Top of TASK INPUT

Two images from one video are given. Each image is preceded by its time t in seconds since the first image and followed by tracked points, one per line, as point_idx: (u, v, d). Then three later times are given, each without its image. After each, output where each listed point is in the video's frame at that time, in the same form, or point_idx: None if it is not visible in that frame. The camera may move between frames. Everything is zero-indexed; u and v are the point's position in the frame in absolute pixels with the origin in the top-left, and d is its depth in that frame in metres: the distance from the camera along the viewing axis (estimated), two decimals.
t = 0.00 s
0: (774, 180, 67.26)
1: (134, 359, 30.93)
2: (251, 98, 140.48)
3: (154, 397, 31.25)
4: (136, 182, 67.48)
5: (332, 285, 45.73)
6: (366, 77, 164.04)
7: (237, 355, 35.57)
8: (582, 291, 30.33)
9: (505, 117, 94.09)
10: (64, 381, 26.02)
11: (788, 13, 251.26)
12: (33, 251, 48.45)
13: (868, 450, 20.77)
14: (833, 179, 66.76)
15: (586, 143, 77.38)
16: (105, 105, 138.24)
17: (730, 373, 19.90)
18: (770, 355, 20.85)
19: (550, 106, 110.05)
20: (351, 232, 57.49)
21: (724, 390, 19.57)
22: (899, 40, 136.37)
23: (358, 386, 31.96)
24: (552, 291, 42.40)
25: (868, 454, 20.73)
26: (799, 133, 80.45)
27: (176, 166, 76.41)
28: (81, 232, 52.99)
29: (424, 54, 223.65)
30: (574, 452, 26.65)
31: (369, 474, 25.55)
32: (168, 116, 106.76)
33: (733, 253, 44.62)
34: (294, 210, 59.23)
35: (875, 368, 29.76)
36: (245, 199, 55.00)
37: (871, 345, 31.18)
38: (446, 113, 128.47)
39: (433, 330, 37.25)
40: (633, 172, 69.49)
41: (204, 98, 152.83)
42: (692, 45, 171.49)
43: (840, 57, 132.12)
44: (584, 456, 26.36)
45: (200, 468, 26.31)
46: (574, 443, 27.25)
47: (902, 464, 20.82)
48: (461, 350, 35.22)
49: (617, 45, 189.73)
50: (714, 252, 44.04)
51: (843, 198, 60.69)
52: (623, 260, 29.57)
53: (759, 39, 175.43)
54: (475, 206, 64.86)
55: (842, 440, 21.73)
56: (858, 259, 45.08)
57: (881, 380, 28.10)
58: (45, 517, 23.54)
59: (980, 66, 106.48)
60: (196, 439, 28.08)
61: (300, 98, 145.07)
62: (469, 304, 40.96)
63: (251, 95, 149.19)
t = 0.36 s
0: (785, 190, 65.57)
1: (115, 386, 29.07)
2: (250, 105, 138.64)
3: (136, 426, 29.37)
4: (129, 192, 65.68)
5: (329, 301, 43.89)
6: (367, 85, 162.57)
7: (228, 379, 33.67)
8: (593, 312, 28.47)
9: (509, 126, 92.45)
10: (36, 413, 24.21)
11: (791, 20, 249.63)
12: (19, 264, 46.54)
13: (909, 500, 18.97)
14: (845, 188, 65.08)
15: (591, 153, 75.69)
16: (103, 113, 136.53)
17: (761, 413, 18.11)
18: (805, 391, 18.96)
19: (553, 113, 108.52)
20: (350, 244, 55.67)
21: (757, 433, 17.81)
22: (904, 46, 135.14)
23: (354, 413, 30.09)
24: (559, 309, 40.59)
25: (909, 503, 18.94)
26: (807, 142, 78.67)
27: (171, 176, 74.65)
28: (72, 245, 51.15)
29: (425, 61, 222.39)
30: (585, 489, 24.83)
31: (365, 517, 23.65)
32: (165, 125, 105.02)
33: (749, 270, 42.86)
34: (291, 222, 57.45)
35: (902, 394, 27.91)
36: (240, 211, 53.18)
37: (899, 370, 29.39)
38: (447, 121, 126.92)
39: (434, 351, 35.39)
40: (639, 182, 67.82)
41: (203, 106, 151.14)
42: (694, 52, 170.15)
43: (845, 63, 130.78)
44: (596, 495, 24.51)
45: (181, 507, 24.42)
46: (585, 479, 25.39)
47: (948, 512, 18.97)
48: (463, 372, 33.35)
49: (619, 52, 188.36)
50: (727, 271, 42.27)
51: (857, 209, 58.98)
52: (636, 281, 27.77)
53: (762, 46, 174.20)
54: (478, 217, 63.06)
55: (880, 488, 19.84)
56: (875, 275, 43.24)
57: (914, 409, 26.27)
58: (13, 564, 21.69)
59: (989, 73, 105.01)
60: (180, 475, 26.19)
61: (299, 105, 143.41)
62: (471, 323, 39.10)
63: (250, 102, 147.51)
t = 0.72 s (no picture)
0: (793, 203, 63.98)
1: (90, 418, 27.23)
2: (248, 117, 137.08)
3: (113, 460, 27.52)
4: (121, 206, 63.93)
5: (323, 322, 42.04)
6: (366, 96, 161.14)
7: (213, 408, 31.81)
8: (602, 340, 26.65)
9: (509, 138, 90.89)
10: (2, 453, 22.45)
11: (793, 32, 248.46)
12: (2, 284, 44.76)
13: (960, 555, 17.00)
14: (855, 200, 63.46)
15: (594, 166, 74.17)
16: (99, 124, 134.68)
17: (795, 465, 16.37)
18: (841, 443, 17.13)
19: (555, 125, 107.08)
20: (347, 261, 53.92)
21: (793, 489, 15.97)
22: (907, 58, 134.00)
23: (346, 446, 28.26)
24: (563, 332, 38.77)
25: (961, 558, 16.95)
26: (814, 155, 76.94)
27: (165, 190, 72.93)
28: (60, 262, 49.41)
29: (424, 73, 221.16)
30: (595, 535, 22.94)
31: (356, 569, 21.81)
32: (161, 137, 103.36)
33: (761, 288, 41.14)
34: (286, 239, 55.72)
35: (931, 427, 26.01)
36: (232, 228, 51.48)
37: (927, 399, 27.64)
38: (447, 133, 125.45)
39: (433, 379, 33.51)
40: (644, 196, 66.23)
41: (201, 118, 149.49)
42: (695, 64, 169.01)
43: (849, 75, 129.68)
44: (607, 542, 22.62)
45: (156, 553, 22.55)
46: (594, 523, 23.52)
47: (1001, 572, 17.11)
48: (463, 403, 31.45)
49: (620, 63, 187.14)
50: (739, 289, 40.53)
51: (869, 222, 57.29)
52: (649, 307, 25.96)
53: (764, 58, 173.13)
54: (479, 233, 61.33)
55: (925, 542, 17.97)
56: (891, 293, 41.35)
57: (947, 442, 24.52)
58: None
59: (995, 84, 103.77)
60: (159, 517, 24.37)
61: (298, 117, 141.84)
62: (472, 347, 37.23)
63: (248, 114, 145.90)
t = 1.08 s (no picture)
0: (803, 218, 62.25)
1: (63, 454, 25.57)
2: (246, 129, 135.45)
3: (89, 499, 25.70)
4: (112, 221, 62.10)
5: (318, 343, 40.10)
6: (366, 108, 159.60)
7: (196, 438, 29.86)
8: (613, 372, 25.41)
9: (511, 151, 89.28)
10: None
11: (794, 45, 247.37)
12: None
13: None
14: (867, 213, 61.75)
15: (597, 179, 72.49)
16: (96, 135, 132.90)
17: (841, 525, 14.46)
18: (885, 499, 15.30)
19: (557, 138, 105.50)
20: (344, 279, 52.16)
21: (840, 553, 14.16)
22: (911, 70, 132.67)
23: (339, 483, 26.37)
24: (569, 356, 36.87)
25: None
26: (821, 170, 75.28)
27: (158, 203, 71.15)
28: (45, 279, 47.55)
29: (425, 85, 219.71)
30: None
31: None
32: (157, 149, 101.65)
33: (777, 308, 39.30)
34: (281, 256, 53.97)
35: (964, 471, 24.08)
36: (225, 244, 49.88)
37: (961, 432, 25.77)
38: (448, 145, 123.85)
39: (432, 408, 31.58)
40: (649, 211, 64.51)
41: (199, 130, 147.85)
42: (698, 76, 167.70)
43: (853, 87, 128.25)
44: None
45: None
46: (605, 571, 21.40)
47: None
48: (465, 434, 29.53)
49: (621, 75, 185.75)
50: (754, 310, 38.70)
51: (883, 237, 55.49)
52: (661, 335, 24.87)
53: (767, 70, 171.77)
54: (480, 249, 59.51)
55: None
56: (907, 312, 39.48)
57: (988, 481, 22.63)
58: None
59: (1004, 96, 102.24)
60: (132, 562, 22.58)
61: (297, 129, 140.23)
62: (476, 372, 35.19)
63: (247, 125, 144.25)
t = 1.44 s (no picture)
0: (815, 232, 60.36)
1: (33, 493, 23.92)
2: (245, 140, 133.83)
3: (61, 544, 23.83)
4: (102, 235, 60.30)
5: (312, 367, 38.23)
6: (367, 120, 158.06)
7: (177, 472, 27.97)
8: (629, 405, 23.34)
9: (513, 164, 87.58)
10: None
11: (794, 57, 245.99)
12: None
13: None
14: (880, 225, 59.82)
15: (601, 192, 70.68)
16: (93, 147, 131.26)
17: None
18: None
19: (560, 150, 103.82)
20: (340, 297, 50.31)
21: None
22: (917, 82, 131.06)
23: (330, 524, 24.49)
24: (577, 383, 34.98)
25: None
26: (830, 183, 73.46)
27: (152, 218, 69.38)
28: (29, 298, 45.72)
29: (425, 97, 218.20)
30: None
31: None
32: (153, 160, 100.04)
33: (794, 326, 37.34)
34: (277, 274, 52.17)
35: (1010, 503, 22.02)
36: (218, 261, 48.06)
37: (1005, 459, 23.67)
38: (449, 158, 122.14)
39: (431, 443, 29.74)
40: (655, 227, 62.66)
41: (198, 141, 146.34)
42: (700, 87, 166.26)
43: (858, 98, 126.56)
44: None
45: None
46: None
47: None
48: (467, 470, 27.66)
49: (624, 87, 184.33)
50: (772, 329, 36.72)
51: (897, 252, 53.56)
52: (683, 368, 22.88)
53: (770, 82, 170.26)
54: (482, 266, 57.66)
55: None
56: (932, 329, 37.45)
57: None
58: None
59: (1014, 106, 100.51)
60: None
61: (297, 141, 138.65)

Bottom of TASK INPUT

▶ WHAT THE TASK REQUIRES
Once you reach the line with "30: (574, 452, 26.65)" in the data above, copy it and every line after it exactly, up to and including the line with "49: (617, 45, 189.73)".

▶ RESPONSE AREA
30: (574, 452, 26.65)
31: (369, 474, 25.55)
32: (168, 116, 106.76)
33: (733, 253, 44.62)
34: (294, 210, 59.23)
35: (875, 368, 29.76)
36: (245, 199, 55.00)
37: (871, 345, 31.18)
38: (446, 113, 128.47)
39: (433, 330, 37.25)
40: (633, 172, 69.49)
41: (204, 98, 152.83)
42: (692, 45, 171.49)
43: (840, 57, 132.12)
44: (584, 456, 26.36)
45: (200, 468, 26.31)
46: (574, 443, 27.25)
47: (902, 464, 20.82)
48: (461, 350, 35.22)
49: (617, 45, 189.73)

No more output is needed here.